To be honest, even I fail to remember the exact meaning and idiosyncrasies of the various input data. But this is where Deriscope comes to help. All I need to do to know what a certain key-value pair input is for, is open the wizard and select the cell containing the respective key. Doing so for example for the cell H5 containing the key "Theta=", generates the information text at the bottom of the wizard as shown below:
Aha! The mystery about Theta is gone! I know now what this parameter represents.
The information also tells me that a non-positive value acts as a signal to QuantLib to calculate the value of this parameter based on a market implied vol. This means that changing the given value in cell I5 from -1 to -2 should have no effect on the calculated option price. Doing so and then pressing F9 to recalculate the whole spreadsheet actually proves this to be the case.

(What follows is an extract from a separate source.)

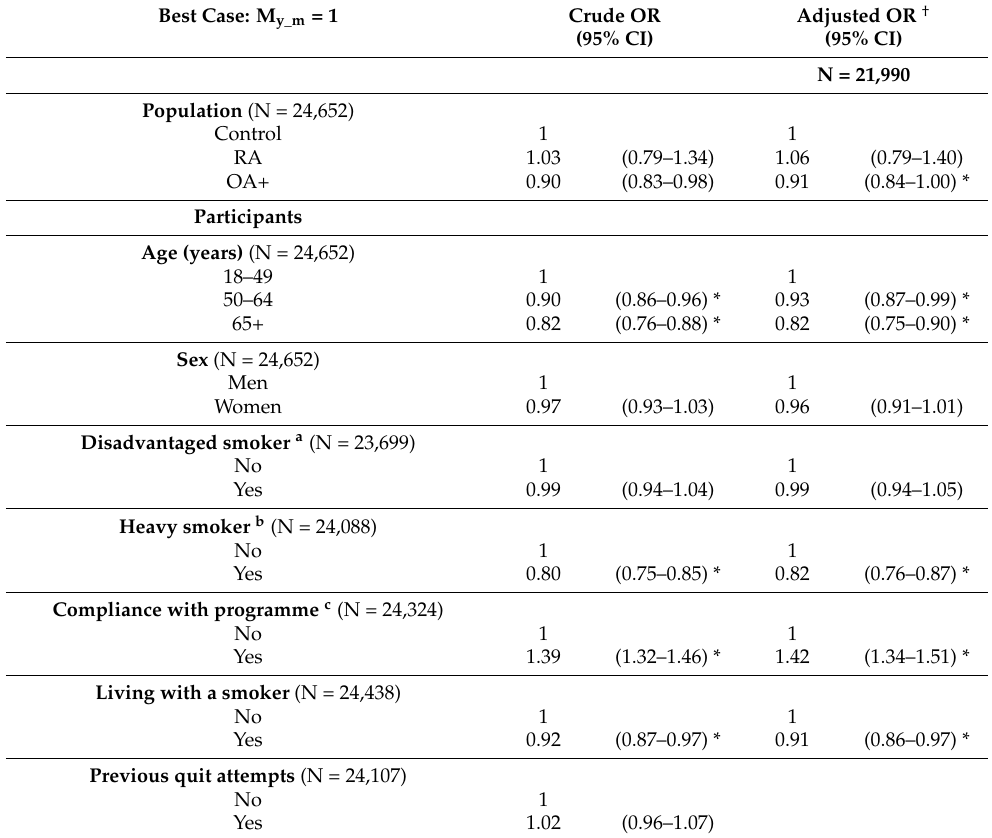
Table A2. Odds ratio (OR) for predictors of continuous abstinence at 6 months, based on a best-case analysis, where all patients lost to follow up were assumed to be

On the other hand, changing Theta to some positive value should affect the option price. A quick test shows this again to hold.
You may think, this is nice when one only needs to create a workbook dedicated in calculating the price of a single option under a specific model.
Nothing can be further from the truth than that!
It may be true that the Deriscope wizard may only create workbooks dealing with a single derivative instrument and a single pricing model. But after you have access to the building blocks created by the wizard, you can easily put them together and create spreadsheets that deal with several instruments and models. You can afford to do that last step by relying not on Deriscope but on Excel’s ability of pulling things together in a fashion that you alone decide!
As a demonstration of Excel power, I have built a workbook that displays in its last sheet the prices of a one-year European Call Option on a non-dividend-paying stock as calculated by 19 different QuantLib models. You may download this spreadsheet here . The following screenshot shows the table in the last sheet with the comparative option prices.
Column E contains the option prices.
Cell E7 is intentionally selected so that you can see the formula “=ds($D$2:$E$4;$D$6;D7)” inside Excel’s formula bar. This is the formula that produces the option price corresponding to the object of type Model[Vanilla Option] in cell D7.
The formula is actually very simple as it takes only three input arguments: the range $D$2:$E$4, the cell $D$6 and the cell D7.
In addition all input ranges except D7 carry the $ sign, which means that only the last input argument D7 changes as this formula is pasted in the cells below E7.